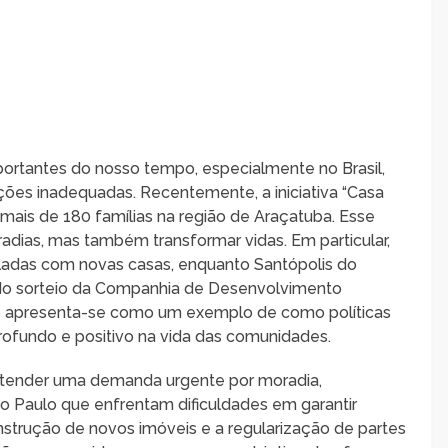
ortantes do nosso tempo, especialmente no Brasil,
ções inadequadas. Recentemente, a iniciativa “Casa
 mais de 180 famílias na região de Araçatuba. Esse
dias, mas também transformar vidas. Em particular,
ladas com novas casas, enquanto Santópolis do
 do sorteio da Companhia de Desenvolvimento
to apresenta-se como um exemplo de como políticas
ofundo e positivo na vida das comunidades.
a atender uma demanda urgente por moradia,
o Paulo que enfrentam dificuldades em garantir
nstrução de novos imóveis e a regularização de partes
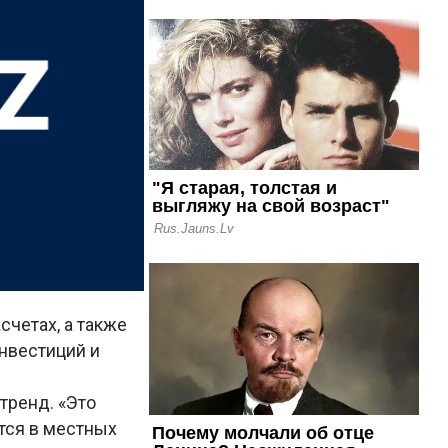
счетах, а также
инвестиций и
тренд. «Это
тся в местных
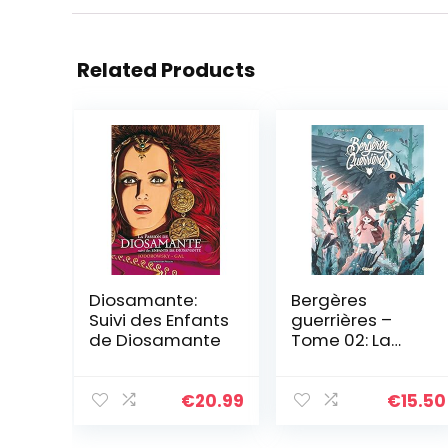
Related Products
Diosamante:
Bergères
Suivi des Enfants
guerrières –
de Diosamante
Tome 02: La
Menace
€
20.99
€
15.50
# # #
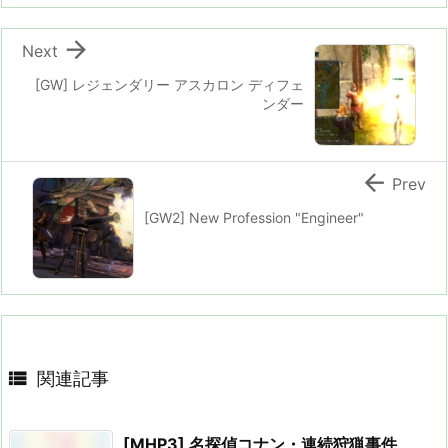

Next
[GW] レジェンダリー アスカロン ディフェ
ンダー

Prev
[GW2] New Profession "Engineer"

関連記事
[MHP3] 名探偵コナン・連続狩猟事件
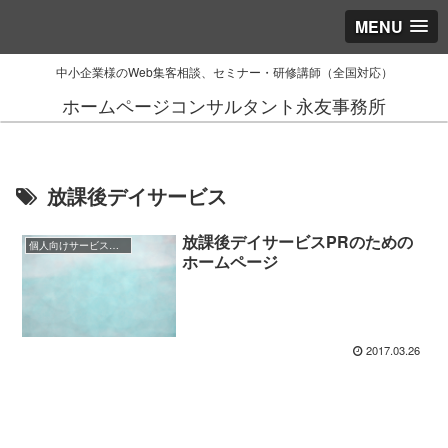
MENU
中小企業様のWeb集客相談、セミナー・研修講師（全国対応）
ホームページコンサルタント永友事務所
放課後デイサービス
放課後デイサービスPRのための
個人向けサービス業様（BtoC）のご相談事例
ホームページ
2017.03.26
# # #
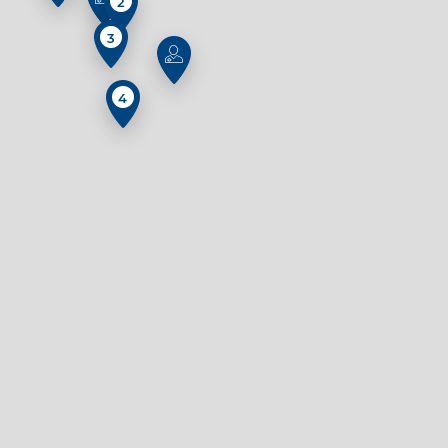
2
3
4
# # #
Problem details:
Print, without alteration, only the lines above between the one holding "ortantes do nosso" and the one holding "do sorteio da Companhia de Desenvolvimento", inclusive.

Finished exercise:
ortantes do nosso tempo, especialmente no Brasil,
ções inadequadas. Recentemente, a iniciativa “Casa
 mais de 180 famílias na região de Araçatuba. Esse
dias, mas também transformar vidas. Em particular,
ladas com novas casas, enquanto Santópolis do
 do sorteio da Companhia de Desenvolvimento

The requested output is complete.